## SELECTED PASSAGE

=-=-=-=-=

# Lost Creek Reservoir 7/26



## Skullanchor (Jul 29, 2008)

Hello, This is my first post. All this time i never realized the DWR forum went private after it disbanded. I went to lost creek with my kayak. I caught 6 fish during the day, i lost probably 4 more(one i seen and it was every bit the size of the one in the pictures). I'm new to kayak fishing (this was my maiden voyage) but i used my usual secret for success at lost creek, small line, small hook, and lime green power bait close to the bottom. I have to say i am "hooked" on kayak fishing, I caught the biggest rainbow i ever caught there. Every fish you catch feels like a whale and believe it or not its not that bad paddling against the wind in the afternoon. 

i was tossing them back, looking for a fine dinner till i landed this one and that ended my search. take care, and good luck fishin

-skullanchor


----------



## REPETER (Oct 3, 2007)

Wow that's a hog  Glad you found us. Welcome!


----------



## Skullanchor (Jul 29, 2008)

REPETER said:


> Wow that's a hog  Glad you found us. Welcome!


Thanks, Glad to be here


----------



## LOAH (Sep 29, 2007)

Wow, that's a chunky bow. Good catch.

Glad the kayak worked out for you.

BTW- Welcome to the forum! Thanks for posting.


----------



## orvis1 (Sep 7, 2007)

Thanks for the report! That was sure a healthy one you got there...


----------



## Grandpa D (Sep 7, 2007)

Good to see you found us.
Thanks for the trip report.
You may also want to take the kyack to Causey Reservoir.
It is also wakeless up there and the Kokanee are comming on right now.


----------



## Guns and Flies (Nov 7, 2007)

Nice fish! Welcome to the forum, thanks for sharing the picture, that is a great fish.


----------



## takemefishin (Sep 13, 2007)

Welcome to The Forum

Thank you for taking the time to post your fishing report i enjoyed reading it and i found it to be very helpful.


----------



## Skullanchor (Jul 29, 2008)

Thanks for the warm welcome all, I'll likely be heading up to causey this weekend. I wanted to go last sunday but i figured it would be crazy up there during the pioneer days weekend, not to mention my muscles were feeling it that day from lost creek haha.

Good luck everyone


----------



## Crash (Mar 20, 2008)

Welcome. Nice looking bow there. It is always nice to catch a hog like that.


----------



## luv2fsh&hnt (Sep 22, 2007)

I caught one up there earlier this year about the same length as yours but he was about twice as thick.He weighed in between 3-3 1/2 lbs on my cheap littlle spring scale.There are some real toads in that often overlooked fishing hole.Plus the wakeless rule is a huge bonus for fisherman.


----------

=-=-=-=-=

## WORK TO DO
1. Translate this sentence from the fishing thread into Spanish: "Glad the kayak worked out for you."
2. Answer these questions about the fishing thread:
(a) What color of power bait did Skullanchor use at Lost Creek?
(b) Which reservoir did Grandpa D suggest for the kayak?
(c) What weight did luv2fsh&hnt's spring scale show for the fish caught earlier that year?
3. Reproduce the part of the fishing thread that begins with the words "Thank you for" and ends with "lost creek haha.".

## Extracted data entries
=-=-=-=-=

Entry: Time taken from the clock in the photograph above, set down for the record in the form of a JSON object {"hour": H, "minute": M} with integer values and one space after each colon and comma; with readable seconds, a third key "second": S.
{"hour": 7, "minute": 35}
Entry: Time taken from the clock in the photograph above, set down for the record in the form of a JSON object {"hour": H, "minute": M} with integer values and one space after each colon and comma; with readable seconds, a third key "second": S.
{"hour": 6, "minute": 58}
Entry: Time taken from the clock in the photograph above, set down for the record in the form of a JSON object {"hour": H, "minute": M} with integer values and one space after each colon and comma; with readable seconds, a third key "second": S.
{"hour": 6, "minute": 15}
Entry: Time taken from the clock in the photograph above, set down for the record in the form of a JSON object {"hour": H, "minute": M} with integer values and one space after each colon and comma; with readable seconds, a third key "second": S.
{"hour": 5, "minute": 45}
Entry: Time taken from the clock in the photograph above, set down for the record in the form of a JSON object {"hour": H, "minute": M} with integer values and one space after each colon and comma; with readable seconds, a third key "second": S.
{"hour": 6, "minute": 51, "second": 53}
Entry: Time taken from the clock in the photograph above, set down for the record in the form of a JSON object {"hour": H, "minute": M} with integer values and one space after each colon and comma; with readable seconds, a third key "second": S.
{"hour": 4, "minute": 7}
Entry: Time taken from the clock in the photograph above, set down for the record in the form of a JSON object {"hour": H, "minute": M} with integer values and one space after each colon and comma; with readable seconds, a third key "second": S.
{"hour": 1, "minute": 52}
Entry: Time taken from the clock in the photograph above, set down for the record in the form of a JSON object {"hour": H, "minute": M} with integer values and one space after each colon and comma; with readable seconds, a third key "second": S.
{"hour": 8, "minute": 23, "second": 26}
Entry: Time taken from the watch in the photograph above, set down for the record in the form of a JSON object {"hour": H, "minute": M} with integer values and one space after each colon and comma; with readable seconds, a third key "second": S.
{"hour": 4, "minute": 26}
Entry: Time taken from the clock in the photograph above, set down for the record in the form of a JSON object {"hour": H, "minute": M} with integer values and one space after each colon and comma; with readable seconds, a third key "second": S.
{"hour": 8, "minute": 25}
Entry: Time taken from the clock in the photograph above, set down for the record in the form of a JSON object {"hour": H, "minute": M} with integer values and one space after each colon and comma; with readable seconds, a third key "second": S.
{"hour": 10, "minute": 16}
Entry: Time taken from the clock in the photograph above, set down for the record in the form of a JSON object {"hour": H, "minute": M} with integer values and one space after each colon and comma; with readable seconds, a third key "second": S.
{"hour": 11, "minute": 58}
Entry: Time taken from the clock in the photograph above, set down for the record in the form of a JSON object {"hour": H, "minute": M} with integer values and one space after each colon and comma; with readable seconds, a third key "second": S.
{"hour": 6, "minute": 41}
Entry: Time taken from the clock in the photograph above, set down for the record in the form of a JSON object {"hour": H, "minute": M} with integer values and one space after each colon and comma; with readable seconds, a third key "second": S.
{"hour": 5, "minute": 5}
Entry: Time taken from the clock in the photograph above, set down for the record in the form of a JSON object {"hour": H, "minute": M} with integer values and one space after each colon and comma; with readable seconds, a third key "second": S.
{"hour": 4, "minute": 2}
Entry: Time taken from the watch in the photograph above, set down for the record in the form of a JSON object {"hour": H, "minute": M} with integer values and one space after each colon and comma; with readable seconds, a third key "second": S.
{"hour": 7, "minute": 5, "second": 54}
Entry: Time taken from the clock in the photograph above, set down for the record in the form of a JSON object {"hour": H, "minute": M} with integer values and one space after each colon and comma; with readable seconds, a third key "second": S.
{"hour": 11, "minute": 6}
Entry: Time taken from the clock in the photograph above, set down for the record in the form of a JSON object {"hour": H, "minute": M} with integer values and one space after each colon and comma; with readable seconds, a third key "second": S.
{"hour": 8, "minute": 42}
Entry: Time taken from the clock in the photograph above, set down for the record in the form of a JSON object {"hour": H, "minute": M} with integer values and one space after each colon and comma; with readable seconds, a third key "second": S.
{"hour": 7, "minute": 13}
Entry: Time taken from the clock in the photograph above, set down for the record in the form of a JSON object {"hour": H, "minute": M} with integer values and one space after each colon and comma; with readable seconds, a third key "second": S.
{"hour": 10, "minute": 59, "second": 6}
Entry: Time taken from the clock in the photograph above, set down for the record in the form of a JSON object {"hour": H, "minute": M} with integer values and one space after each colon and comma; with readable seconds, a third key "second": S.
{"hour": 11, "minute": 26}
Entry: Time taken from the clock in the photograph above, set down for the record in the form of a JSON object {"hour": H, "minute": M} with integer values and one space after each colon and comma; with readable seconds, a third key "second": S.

=-=-=-=-=

## TASK RESPONSES
1. Me alegra que el kayak te haya funcionado bien.

2.
(a) Lime green.
(b) Causey Reservoir.
(c) Between 3 and 3 1/2 lbs.

3.
Thank you for taking the time to post your fishing report i enjoyed reading it and i found it to be very helpful.


----------



## Skullanchor (Jul 29, 2008)

Thanks for the warm welcome all, I'll likely be heading up to causey this weekend. I wanted to go last sunday but i figured it would be crazy up there during the pioneer days weekend, not to mention my muscles were feeling it that day from lost creek haha.